(Collected data)

* * *

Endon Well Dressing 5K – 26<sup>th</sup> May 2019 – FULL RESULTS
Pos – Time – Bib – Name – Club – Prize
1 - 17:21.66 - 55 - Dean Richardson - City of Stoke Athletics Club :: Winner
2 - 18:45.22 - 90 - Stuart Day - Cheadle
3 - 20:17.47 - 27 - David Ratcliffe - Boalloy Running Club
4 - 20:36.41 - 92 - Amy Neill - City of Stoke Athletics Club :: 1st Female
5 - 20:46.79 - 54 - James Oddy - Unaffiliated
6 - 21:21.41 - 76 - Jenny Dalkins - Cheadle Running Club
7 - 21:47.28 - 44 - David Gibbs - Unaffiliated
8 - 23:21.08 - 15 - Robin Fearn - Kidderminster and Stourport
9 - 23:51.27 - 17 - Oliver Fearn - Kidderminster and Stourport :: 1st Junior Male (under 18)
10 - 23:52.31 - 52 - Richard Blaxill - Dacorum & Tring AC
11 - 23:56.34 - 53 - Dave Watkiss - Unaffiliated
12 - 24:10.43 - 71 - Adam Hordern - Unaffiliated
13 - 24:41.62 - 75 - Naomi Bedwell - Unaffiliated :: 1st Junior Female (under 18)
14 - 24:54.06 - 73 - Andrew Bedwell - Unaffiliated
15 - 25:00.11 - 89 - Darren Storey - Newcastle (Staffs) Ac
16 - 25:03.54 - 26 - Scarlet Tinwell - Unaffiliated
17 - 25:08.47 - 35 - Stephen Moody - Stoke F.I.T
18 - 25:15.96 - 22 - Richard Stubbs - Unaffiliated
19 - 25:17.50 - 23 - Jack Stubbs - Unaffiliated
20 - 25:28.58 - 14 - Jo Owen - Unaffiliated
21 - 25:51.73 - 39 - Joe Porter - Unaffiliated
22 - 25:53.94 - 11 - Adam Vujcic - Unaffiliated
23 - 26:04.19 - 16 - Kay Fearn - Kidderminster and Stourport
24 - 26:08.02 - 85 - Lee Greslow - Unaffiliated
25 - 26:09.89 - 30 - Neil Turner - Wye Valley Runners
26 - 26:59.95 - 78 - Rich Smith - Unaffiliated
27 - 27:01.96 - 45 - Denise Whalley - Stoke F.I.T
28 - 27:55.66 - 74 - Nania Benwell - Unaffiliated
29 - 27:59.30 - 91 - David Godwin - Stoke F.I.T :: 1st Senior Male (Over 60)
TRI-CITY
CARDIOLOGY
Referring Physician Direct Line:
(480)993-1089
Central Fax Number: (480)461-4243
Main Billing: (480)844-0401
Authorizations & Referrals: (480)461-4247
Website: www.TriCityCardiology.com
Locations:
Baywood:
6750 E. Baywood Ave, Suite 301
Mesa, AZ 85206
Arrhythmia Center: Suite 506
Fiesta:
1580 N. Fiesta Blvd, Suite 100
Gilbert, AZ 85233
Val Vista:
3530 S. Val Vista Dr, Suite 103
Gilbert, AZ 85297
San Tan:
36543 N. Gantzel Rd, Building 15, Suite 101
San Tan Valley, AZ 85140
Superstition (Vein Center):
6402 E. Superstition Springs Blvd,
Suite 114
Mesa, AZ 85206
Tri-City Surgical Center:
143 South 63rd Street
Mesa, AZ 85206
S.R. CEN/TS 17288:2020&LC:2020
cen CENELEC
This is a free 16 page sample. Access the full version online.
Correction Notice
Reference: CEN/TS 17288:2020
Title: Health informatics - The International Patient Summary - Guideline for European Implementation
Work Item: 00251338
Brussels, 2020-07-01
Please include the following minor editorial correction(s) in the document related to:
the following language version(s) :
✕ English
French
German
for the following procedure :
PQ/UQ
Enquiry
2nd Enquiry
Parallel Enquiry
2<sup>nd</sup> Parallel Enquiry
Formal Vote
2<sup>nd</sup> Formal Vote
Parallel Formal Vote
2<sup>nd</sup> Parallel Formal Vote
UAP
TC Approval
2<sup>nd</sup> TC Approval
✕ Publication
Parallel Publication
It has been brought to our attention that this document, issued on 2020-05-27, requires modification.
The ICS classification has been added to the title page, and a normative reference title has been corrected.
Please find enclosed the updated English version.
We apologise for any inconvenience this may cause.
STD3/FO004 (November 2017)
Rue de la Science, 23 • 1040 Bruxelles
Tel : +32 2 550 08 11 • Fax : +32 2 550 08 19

* * *

YOUR TASK:
Copy out, from the data above, every line holding the word "Bedwell".

RESPONSE TO THE TASK:
13 - 24:41.62 - 75 - Naomi Bedwell - Unaffiliated :: 1st Junior Female (under 18)
14 - 24:54.06 - 73 - Andrew Bedwell - Unaffiliated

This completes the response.